The Socialist Party argues that this method is an example of aspects of genuine Democratic centralism, where the widest democratic discussion and debate takes place to attempt to reach agreement before any formal meeting takes place, followed by a meeting and a vote, after which, especially in times of serious struggle, the party is expected to pull together in the direction agreed. In a document written by General Secretary Peter Taaffe in 1996 for the Socialist Party's predecessor Militant Labour,[38] Taaffe suggests that the term 'Democratic centralism' has "Unfortunately... been partially discredited, the concept mangled and distorted by Stalinism in particular. It has come to mean, for uninformed people, something entirely opposite to its original meaning." Taaffe argues that the: "right-wing Labour leadership who usually hurl insults against the Marxists on the alleged undemocratic character of 'democratic centralism' themselves actually practice an extreme form of 'bureaucratic centralism', as the experience of the witch-hunt against Militant and others on the left in the Labour Party demonstrated."
Discussing the perceived 'dangers' of democratic centralism, Taaffe has argued that according to Leon Trotsky there are no guarantees in any form of organisation which can guard against malpractice and the form of organisation that a party takes has a material origin that reflects the circumstances it finds itself in, as well as how it orientates to them.: "The regime of a party does not fall ready made from the sky but is formed gradually in the struggle. A political line predominates over the regime."[39] Taaffe has also written, 'Trotsky then makes a fundamental point: "Only a correct policy can guarantee a healthy party regime."'.[40]
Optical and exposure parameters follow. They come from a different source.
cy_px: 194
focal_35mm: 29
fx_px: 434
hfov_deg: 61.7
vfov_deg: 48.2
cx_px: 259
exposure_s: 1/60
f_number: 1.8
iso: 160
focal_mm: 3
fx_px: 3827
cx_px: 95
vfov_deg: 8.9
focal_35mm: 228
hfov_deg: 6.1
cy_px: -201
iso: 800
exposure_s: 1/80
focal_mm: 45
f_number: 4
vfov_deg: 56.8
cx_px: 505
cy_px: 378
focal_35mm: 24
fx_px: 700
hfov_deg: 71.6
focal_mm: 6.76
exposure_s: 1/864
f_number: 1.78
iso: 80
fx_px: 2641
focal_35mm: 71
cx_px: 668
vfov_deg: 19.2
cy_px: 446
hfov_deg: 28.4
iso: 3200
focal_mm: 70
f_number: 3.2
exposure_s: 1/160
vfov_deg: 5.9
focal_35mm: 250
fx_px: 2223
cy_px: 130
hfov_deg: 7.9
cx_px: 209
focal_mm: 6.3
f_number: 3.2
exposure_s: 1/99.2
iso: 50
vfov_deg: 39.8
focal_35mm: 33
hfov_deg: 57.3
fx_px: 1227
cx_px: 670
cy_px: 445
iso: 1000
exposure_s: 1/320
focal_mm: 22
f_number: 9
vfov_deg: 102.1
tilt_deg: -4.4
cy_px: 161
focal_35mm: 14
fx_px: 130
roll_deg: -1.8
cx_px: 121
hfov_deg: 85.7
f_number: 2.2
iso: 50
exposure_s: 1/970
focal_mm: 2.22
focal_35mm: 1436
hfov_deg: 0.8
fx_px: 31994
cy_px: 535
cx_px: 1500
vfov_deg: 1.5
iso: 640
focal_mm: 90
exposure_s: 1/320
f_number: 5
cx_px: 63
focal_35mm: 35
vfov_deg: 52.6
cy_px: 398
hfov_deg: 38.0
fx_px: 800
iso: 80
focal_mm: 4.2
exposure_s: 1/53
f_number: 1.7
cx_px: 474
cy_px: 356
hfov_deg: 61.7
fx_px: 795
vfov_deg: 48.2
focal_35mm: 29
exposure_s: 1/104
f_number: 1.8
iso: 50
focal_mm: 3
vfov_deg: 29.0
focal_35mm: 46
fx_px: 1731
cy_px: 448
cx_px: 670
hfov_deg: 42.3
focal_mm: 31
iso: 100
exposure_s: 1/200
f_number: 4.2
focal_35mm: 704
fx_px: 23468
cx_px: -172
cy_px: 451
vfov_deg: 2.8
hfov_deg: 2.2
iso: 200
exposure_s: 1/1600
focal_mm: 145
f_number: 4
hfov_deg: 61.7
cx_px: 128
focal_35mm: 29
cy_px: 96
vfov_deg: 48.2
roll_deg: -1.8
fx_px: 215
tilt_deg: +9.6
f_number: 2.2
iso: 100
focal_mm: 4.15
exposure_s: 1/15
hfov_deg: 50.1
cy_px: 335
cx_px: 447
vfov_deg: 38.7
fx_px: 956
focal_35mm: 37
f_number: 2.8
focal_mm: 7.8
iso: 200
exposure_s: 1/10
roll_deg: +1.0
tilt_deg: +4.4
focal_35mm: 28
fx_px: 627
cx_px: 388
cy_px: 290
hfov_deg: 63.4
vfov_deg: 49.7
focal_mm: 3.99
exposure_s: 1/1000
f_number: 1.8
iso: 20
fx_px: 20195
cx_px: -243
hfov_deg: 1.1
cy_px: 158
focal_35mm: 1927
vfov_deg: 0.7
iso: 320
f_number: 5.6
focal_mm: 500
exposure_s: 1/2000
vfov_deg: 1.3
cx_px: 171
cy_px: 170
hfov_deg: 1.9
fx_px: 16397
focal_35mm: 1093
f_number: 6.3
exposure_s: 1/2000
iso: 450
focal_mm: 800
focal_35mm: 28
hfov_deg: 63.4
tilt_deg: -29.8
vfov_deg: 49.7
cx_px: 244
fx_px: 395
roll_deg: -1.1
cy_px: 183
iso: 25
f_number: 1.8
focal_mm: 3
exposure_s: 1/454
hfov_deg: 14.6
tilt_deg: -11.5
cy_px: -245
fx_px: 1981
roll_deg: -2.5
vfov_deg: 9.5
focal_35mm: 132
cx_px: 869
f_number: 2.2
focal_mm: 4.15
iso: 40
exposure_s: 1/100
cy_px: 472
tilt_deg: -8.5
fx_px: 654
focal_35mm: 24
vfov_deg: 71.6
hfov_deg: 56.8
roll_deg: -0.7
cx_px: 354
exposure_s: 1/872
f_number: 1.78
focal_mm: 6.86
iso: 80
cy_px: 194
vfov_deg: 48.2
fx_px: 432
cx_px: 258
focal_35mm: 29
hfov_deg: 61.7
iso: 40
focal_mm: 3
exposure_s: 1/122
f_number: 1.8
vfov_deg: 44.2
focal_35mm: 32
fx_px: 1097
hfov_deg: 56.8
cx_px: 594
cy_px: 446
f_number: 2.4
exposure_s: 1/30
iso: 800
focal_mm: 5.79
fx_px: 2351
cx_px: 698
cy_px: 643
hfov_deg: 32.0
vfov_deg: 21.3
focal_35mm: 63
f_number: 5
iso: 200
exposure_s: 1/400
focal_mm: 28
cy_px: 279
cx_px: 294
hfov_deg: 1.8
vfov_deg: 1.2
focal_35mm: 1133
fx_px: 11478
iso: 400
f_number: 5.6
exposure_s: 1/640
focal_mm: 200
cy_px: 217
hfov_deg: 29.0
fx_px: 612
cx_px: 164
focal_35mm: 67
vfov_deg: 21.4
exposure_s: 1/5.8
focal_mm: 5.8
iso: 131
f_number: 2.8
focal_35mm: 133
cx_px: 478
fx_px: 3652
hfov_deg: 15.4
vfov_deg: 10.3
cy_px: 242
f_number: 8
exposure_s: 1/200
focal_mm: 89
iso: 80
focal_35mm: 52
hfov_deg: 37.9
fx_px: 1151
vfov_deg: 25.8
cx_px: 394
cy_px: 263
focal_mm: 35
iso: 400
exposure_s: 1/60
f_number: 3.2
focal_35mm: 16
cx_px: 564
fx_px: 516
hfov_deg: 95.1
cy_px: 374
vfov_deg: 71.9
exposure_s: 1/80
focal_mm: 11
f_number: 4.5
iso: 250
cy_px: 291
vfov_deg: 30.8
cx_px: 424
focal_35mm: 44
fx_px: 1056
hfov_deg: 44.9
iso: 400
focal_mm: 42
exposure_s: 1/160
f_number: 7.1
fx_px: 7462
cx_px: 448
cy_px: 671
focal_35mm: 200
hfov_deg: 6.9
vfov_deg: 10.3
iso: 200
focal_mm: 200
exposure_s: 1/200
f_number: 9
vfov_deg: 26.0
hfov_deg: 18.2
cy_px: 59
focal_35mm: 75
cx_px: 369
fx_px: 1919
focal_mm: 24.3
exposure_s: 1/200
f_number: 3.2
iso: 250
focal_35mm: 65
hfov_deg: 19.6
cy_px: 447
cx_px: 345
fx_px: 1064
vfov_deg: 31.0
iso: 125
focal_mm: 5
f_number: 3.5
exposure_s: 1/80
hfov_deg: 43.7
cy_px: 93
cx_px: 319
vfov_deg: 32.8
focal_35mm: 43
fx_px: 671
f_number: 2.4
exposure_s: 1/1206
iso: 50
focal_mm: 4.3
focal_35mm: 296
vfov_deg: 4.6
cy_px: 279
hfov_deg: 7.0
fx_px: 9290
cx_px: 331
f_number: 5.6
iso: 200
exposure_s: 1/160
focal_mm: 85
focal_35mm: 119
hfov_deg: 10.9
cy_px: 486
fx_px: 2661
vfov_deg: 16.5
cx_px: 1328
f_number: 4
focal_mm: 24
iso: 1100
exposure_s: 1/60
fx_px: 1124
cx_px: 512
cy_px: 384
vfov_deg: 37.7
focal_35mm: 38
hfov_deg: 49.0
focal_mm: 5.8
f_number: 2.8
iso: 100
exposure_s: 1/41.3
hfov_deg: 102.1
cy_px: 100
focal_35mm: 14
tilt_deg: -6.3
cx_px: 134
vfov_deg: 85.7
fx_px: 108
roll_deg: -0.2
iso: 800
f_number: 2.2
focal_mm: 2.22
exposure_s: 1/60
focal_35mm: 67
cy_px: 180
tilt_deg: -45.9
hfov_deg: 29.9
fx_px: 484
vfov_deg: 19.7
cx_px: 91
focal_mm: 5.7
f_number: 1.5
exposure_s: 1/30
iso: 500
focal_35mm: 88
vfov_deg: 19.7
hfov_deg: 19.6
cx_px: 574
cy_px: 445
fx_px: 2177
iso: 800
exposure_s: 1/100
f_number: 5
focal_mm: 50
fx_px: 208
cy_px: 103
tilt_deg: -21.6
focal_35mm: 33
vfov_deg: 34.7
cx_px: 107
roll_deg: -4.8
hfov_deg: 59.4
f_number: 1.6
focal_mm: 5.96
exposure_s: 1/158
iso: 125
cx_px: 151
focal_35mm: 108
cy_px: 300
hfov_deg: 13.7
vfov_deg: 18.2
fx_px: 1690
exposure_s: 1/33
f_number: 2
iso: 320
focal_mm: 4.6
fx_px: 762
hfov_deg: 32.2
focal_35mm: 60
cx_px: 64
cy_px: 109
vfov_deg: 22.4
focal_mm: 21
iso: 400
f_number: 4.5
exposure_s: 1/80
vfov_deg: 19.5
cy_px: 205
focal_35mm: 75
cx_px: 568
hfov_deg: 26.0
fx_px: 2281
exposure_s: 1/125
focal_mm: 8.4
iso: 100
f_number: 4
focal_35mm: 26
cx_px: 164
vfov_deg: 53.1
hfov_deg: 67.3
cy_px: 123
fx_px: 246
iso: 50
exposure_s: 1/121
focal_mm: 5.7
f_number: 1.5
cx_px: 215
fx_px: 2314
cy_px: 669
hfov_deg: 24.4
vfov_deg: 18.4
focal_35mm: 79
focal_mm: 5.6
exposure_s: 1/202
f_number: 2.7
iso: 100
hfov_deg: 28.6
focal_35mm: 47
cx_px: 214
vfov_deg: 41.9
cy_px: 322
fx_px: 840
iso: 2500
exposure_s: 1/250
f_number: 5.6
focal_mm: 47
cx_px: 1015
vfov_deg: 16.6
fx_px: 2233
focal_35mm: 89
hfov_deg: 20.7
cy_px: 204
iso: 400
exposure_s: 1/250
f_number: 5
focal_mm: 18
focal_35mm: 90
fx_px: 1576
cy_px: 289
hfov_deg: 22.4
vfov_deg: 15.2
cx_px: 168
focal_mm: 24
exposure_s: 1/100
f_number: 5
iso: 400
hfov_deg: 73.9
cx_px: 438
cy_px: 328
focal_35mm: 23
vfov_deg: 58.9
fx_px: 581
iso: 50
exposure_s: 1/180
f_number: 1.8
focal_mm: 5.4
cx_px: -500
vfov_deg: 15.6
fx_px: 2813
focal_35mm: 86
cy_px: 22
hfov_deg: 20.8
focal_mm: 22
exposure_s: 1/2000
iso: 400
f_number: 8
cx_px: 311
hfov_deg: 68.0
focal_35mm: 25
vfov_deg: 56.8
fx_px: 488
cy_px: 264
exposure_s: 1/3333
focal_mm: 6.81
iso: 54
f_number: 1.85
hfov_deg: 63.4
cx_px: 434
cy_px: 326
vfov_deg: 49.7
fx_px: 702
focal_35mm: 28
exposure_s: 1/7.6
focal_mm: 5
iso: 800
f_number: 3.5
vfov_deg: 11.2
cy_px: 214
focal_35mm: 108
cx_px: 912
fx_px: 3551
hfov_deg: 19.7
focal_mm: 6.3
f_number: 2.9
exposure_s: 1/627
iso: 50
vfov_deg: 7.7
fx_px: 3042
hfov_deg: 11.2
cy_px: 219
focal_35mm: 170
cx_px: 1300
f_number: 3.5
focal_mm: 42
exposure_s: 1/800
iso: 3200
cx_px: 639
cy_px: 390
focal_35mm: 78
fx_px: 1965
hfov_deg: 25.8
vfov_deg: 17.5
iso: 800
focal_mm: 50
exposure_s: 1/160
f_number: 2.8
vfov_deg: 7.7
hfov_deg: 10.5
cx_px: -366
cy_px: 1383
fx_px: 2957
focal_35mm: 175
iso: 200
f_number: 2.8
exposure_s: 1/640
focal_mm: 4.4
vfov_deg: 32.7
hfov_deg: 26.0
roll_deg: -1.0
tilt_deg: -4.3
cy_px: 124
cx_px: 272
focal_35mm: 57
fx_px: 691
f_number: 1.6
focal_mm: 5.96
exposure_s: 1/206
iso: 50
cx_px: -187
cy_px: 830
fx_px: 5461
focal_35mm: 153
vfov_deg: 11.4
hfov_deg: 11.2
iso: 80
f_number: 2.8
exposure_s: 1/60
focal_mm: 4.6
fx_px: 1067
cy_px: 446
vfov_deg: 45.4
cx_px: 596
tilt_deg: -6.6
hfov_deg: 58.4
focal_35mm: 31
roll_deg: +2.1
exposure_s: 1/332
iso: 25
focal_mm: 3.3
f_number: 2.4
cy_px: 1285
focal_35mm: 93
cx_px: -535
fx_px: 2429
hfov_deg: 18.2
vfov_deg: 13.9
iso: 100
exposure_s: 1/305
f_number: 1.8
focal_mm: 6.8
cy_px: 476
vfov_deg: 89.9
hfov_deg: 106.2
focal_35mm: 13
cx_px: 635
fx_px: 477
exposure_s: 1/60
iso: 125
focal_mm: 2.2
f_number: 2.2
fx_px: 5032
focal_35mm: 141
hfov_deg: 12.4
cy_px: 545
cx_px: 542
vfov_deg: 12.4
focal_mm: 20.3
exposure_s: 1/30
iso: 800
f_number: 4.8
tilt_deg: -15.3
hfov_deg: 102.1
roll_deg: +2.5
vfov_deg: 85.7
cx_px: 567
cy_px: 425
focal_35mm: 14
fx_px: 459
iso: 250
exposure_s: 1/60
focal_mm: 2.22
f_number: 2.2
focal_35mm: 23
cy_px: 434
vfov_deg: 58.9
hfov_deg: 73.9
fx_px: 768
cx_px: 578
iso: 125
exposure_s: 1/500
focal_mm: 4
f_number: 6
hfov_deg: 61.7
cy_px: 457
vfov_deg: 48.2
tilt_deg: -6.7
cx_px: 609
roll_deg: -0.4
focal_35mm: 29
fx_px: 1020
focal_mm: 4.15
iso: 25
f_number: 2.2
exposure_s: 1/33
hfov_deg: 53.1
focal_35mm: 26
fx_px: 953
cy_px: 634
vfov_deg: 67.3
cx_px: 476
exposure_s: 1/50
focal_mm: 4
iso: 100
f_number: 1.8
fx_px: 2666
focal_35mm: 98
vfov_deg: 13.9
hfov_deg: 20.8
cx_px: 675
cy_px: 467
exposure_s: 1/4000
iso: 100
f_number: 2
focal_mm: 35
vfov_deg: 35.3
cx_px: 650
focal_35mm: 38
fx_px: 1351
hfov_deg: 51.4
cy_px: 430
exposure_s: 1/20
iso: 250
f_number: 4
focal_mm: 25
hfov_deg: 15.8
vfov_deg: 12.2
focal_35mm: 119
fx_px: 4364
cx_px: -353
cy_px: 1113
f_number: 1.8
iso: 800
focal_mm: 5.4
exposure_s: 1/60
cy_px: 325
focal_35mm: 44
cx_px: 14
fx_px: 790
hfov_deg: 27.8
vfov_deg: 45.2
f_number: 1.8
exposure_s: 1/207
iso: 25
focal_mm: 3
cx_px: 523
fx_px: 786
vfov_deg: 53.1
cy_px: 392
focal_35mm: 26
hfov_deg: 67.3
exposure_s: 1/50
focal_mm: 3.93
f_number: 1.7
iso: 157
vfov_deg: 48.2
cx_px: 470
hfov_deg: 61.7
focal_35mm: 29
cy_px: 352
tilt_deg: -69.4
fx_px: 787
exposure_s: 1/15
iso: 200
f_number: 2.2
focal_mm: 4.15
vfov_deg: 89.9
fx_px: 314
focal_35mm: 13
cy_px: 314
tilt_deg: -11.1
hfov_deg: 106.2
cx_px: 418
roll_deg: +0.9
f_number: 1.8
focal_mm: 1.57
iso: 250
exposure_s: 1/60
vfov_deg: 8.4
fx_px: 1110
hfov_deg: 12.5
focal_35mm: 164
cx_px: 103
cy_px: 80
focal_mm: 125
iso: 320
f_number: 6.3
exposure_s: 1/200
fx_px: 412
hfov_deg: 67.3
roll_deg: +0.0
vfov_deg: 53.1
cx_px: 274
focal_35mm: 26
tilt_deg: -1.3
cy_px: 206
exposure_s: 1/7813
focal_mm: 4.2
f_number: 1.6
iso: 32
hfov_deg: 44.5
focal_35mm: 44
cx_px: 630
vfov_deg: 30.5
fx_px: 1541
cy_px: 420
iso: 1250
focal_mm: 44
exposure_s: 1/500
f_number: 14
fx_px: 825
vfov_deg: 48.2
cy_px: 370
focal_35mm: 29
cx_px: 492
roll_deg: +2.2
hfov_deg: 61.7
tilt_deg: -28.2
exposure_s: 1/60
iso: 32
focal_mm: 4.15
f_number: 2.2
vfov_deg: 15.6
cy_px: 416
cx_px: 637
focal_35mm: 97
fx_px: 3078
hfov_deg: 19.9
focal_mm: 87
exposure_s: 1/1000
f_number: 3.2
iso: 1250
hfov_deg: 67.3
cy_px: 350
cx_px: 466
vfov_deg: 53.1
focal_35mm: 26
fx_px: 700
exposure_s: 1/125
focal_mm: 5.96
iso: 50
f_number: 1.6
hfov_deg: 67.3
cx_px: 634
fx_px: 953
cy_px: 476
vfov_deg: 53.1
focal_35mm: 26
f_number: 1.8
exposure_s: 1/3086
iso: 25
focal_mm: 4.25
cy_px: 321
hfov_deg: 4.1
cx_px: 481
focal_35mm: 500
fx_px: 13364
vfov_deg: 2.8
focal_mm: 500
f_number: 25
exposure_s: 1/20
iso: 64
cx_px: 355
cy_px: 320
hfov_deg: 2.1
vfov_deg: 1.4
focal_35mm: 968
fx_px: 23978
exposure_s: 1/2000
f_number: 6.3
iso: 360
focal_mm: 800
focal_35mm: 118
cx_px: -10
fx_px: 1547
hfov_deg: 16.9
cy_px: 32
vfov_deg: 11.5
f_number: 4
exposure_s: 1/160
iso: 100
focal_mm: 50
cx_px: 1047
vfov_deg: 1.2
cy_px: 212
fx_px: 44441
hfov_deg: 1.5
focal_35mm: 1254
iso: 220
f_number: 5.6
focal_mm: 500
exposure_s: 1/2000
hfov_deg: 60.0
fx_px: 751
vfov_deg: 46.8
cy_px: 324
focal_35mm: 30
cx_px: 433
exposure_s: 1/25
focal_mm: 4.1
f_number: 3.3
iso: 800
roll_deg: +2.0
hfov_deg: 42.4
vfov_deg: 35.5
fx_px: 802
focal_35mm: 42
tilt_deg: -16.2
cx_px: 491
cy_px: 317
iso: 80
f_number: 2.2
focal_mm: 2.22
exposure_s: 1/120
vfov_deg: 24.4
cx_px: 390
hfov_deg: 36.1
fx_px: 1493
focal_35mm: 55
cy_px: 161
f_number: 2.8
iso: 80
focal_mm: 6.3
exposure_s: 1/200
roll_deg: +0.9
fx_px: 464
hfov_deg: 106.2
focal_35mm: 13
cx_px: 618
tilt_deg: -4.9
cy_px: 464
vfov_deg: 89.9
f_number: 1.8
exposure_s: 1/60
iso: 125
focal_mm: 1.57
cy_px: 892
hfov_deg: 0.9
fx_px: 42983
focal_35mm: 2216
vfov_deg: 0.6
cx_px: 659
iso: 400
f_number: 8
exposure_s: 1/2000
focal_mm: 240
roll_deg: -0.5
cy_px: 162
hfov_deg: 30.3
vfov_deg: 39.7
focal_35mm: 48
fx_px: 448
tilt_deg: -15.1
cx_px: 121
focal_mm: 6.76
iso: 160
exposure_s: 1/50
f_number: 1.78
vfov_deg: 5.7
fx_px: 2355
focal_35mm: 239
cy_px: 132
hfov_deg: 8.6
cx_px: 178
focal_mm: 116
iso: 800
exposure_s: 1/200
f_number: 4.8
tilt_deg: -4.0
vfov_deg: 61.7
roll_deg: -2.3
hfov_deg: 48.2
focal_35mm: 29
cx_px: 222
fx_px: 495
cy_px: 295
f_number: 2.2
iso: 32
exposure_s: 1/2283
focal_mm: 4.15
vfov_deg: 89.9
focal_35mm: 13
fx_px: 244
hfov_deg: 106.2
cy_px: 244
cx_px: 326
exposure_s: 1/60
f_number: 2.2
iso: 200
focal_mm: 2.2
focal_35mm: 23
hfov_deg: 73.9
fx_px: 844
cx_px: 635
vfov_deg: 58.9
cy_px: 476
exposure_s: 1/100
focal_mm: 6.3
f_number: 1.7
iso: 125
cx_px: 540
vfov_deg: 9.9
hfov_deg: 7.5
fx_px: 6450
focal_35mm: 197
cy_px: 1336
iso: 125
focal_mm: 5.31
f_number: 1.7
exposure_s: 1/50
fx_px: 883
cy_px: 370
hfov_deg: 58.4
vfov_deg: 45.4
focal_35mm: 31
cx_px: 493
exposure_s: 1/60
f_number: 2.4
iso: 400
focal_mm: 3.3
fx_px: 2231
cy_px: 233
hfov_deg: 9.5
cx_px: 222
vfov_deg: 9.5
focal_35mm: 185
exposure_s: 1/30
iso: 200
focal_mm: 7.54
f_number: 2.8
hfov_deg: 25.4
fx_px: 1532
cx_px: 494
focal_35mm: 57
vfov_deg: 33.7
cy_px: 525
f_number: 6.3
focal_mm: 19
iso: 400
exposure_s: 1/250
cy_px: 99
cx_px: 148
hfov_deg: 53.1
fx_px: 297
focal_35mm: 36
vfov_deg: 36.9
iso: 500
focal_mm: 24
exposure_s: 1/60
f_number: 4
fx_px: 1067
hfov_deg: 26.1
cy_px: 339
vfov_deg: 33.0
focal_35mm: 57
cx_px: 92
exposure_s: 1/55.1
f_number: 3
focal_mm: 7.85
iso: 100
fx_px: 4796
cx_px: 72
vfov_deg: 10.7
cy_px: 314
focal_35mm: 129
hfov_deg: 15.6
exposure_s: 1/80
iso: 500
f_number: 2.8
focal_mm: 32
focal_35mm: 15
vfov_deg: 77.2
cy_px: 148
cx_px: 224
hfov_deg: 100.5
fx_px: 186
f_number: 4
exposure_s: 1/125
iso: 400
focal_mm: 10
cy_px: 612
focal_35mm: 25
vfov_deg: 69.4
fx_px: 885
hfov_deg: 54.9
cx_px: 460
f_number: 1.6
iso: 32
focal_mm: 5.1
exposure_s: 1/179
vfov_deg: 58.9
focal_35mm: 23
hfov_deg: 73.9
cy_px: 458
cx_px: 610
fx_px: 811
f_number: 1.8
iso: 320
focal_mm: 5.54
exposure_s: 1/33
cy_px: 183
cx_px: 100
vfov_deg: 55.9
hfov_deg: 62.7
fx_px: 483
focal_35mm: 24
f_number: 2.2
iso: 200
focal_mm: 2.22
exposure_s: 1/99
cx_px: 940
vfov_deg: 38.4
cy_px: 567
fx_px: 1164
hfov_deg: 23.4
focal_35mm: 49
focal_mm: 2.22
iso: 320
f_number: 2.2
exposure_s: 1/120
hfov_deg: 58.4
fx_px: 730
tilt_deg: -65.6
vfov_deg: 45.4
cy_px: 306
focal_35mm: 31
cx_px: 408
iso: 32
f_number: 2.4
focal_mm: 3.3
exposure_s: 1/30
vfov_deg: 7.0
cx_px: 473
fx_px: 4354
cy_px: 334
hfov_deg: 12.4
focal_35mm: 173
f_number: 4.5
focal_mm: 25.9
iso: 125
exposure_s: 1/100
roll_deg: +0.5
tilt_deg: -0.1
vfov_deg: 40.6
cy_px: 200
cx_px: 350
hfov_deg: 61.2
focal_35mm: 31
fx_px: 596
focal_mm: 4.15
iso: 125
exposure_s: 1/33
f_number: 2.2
The Socialist Party was formerly the Militant tendency, founded in 1964 as the "Marxist voice of Labour and Youth" and operating in the Labour Party. In the 1980s, the Militant tendency was dominant in the Labour group of Liverpool City Council, which came into conflict with the Conservative-led central government over its finances, and in the All-Britain Anti-Poll Tax Federation, which led a successful "non-payment" campaign against the Community Charge.
Militant's battles in Liverpool and against the Poll Tax involved defiance of what it regarded as iniquitous laws. Militant supporting Labour MP Terry Fields was jailed for refusing to pay the poll tax and expelled from the Labour Party for defying the law. The Labour Party found the Militant tendency guilty of operating as an entryist political party with a programme and organisation entirely separate from that of the Labour Party. The Militant denied this, claiming it stood for Labour's core socialist policies, whilst the 'right-wing' leadership were the real infiltrators, intent on changing the Labour Party into a capitalist party.
In 1991, there was a debate within the Militant tendency as to whether or not to cease working within the Labour Party. At a special conference 93% of delegates voted for the "Open Turn", although a minority around Ted Grant broke away to form Socialist Appeal and remain in the Labour Party; Ted Grant's supporters internationally formed the International Marxist Tendency. This debate ran alongside a parallel debate on the future of Scottish politics. The result was that the experiment of operating as an "open party" was first undertaken in Scotland under the name of Scottish Militant Labour, standing Tommy Sheridan for election from his jail cell.[41]
Militant changed its name to Militant Labour after leaving the Labour Party. In 1997, Militant Labour changed its name to the Socialist Party. The ownership of this name has been contested by the Socialist Party of Great Britain founded in 1904. As a result, the new party is frequently known as "The Socialist Party of England and Wales". Due to the requirement to register party names with the Electoral Commission, the Socialist Party uses the description "Socialist Alternative" on ballot papers.